What's the use of it (dev. table) on the days of the GPS?


----------



## wolfenzee (Jul 13, 2008)

Until recently my sailing was local and I recognized enough so any deviation was insignificant( the compass that came with the boat wasn't so hot either. .But have recently purchased a Richie Globe master, bronze binnacle and am having a brass compass guard made, all will the intention of serious ocean trips...once installed I will have it adjusted properly


----------



## jackdale (Dec 1, 2008)

wolfenzee said:


> Until recently my sailing was local and I recognized enough so any deviation was insignificant( the compass that came with the boat wasn't so hot either. .But have recently purchased a Richie Globe master, bronze binnacle and am having a brass compass guard made, all will the intention of serious ocean trips...once installed I will have it adjusted properly


Deviation has nothing to with where you sail.

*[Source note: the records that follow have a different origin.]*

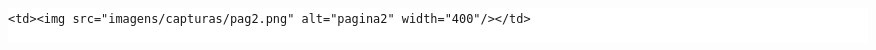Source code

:     <td><img src="imagens/capturas/pag2.png" alt="pagina2" width="400"/></td>
  </tr>
</table>

<table>
  <tr>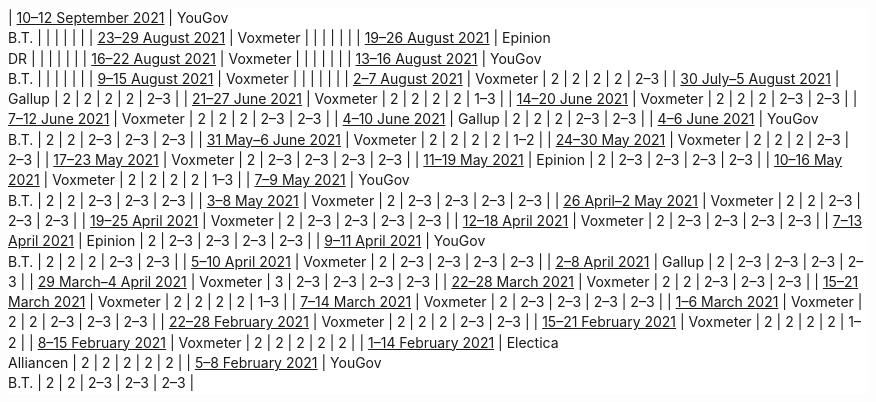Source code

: | [10–12 September 2021](2021-09-12-YouGov.html) | YouGov <br> B.T. |  |  |  |  |  |
| [23–29 August 2021](2021-08-29-Voxmeter.html) | Voxmeter |  |  |  |  |  |
| [19–26 August 2021](2021-08-26-Epinion.html) | Epinion <br> DR |  |  |  |  |  |
| [16–22 August 2021](2021-08-22-Voxmeter.html) | Voxmeter |  |  |  |  |  |
| [13–16 August 2021](2021-08-16-YouGov.html) | YouGov <br> B.T. |  |  |  |  |  |
| [9–15 August 2021](2021-08-15-Voxmeter.html) | Voxmeter |  |  |  |  |  |
| [2–7 August 2021](2021-08-07-Voxmeter.html) | Voxmeter | 2 | 2 | 2 | 2 | 2–3 |
| [30 July–5 August 2021](2021-08-05-Gallup.html) | Gallup | 2 | 2 | 2 | 2 | 2–3 |
| [21–27 June 2021](2021-06-27-Voxmeter.html) | Voxmeter | 2 | 2 | 2 | 2 | 1–3 |
| [14–20 June 2021](2021-06-20-Voxmeter.html) | Voxmeter | 2 | 2 | 2 | 2–3 | 2–3 |
| [7–12 June 2021](2021-06-12-Voxmeter.html) | Voxmeter | 2 | 2 | 2 | 2–3 | 2–3 |
| [4–10 June 2021](2021-06-10-Gallup.html) | Gallup | 2 | 2 | 2 | 2–3 | 2–3 |
| [4–6 June 2021](2021-06-06-YouGov.html) | YouGov <br> B.T. | 2 | 2 | 2–3 | 2–3 | 2–3 |
| [31 May–6 June 2021](2021-06-06-Voxmeter.html) | Voxmeter | 2 | 2 | 2 | 2 | 1–2 |
| [24–30 May 2021](2021-05-30-Voxmeter.html) | Voxmeter | 2 | 2 | 2 | 2–3 | 2–3 |
| [17–23 May 2021](2021-05-23-Voxmeter.html) | Voxmeter | 2 | 2–3 | 2–3 | 2–3 | 2–3 |
| [11–19 May 2021](2021-05-19-Epinion.html) | Epinion | 2 | 2–3 | 2–3 | 2–3 | 2–3 |
| [10–16 May 2021](2021-05-16-Voxmeter.html) | Voxmeter | 2 | 2 | 2 | 2 | 1–3 |
| [7–9 May 2021](2021-05-09-YouGov.html) | YouGov <br> B.T. | 2 | 2 | 2–3 | 2–3 | 2–3 |
| [3–8 May 2021](2021-05-08-Voxmeter.html) | Voxmeter | 2 | 2–3 | 2–3 | 2–3 | 2–3 |
| [26 April–2 May 2021](2021-05-02-Voxmeter.html) | Voxmeter | 2 | 2 | 2–3 | 2–3 | 2–3 |
| [19–25 April 2021](2021-04-25-Voxmeter.html) | Voxmeter | 2 | 2–3 | 2–3 | 2–3 | 2–3 |
| [12–18 April 2021](2021-04-18-Voxmeter.html) | Voxmeter | 2 | 2–3 | 2–3 | 2–3 | 2–3 |
| [7–13 April 2021](2021-04-13-Epinion.html) | Epinion | 2 | 2–3 | 2–3 | 2–3 | 2–3 |
| [9–11 April 2021](2021-04-11-YouGov.html) | YouGov <br> B.T. | 2 | 2 | 2 | 2–3 | 2–3 |
| [5–10 April 2021](2021-04-10-Voxmeter.html) | Voxmeter | 2 | 2–3 | 2–3 | 2–3 | 2–3 |
| [2–8 April 2021](2021-04-08-Gallup.html) | Gallup | 2 | 2–3 | 2–3 | 2–3 | 2–3 |
| [29 March–4 April 2021](2021-04-04-Voxmeter.html) | Voxmeter | 3 | 2–3 | 2–3 | 2–3 | 2–3 |
| [22–28 March 2021](2021-03-28-Voxmeter.html) | Voxmeter | 2 | 2 | 2–3 | 2–3 | 2–3 |
| [15–21 March 2021](2021-03-21-Voxmeter.html) | Voxmeter | 2 | 2 | 2 | 2 | 1–3 |
| [7–14 March 2021](2021-03-14-Voxmeter.html) | Voxmeter | 2 | 2–3 | 2–3 | 2–3 | 2–3 |
| [1–6 March 2021](2021-03-06-Voxmeter.html) | Voxmeter | 2 | 2 | 2–3 | 2–3 | 2–3 |
| [22–28 February 2021](2021-02-28-Voxmeter.html) | Voxmeter | 2 | 2 | 2 | 2–3 | 2–3 |
| [15–21 February 2021](2021-02-21-Voxmeter.html) | Voxmeter | 2 | 2 | 2 | 2 | 1–2 |
| [8–15 February 2021](2021-02-15-Voxmeter.html) | Voxmeter | 2 | 2 | 2 | 2 | 2 |
| [1–14 February 2021](2021-02-14-Electica.html) | Electica <br> Alliancen | 2 | 2 | 2 | 2 | 2 |
| [5–8 February 2021](2021-02-08-YouGov.html) | YouGov <br> B.T. | 2 | 2 | 2–3 | 2–3 | 2–3 |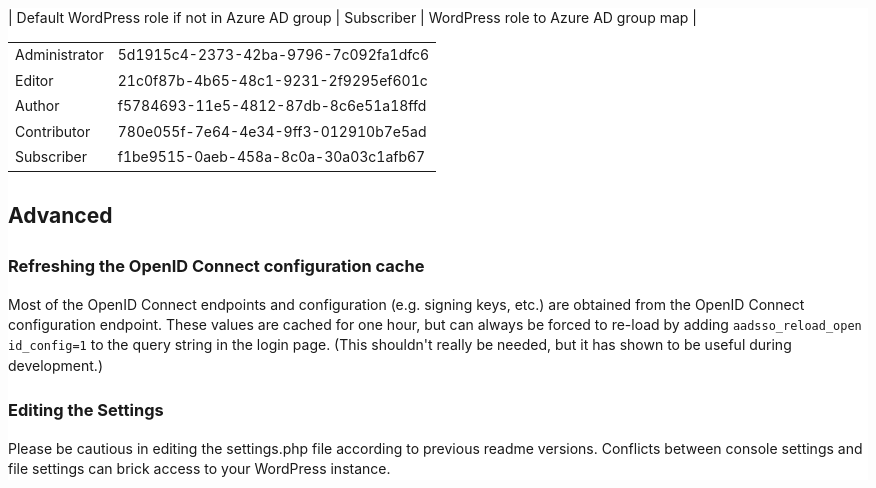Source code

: | Default WordPress role if not in Azure AD group | Subscriber
| WordPress role to Azure AD group map | <table><tr><td>Administrator</td><td>5d1915c4-2373-42ba-9796-7c092fa1dfc6</td></tr><tr><td>Editor</td><td>21c0f87b-4b65-48c1-9231-2f9295ef601c</td></tr><tr><td>Author</td><td>f5784693-11e5-4812-87db-8c6e51a18ffd</td></tr><tr><td>Contributor</td><td>780e055f-7e64-4e34-9ff3-012910b7e5ad</td></tr><tr><td>Subscriber</td><td>f1be9515-0aeb-458a-8c0a-30a03c1afb67</td></tr></table>

## Advanced

### Refreshing the OpenID Connect configuration cache

Most of the OpenID Connect endpoints and configuration (e.g. signing keys, etc.) are obtained from the OpenID Connect configuration endpoint. These values are cached for one hour, but can always be forced to re-load by adding `aadsso_reload_openid_config=1` to the query string in the login page. (This shouldn't really be needed, but it has shown to be useful during development.)


### Editing the Settings

Please be cautious in editing the settings.php file according to previous readme versions. Conflicts between console settings and file settings can brick access to your WordPress instance.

Deviants may have to do with whom you sail.


----------



## AdamLein (Nov 6, 2007)

jackdale said:


> Deviation has nothing to with where you sail.


I think his point was that he didn't do any navigation by compass, since he could easily do all of his navigation by landmarks.


----------



## jackdale (Dec 1, 2008)

AdamLein said:


> I think his point was that he didn't do any navigation by compass, since he could easily do all of his navigation by landmarks.


Very possible in the PNW.


----------



## Capt Len (Oct 9, 2011)

The compass formation by GPS is calculated internally from information like positions over time.It tells you where you've been.and you assume it's pointing the way you're going. Accidental in irons, gybe, MOB or maneuvering in fog and rocks and dark with current will show the short comings of not having a ""trusted ""compass .Before GPS I'd set my course by wave action and guesstimate my way across the Beaufort because compass was useless in rough weather (too far north) Understanding dev ,var, dec and error can save your butt.


----------



## LetsGetWet (Sep 29, 2017)

Once I get to the edge of the continent, definitely. Not much use on the lake.....


----------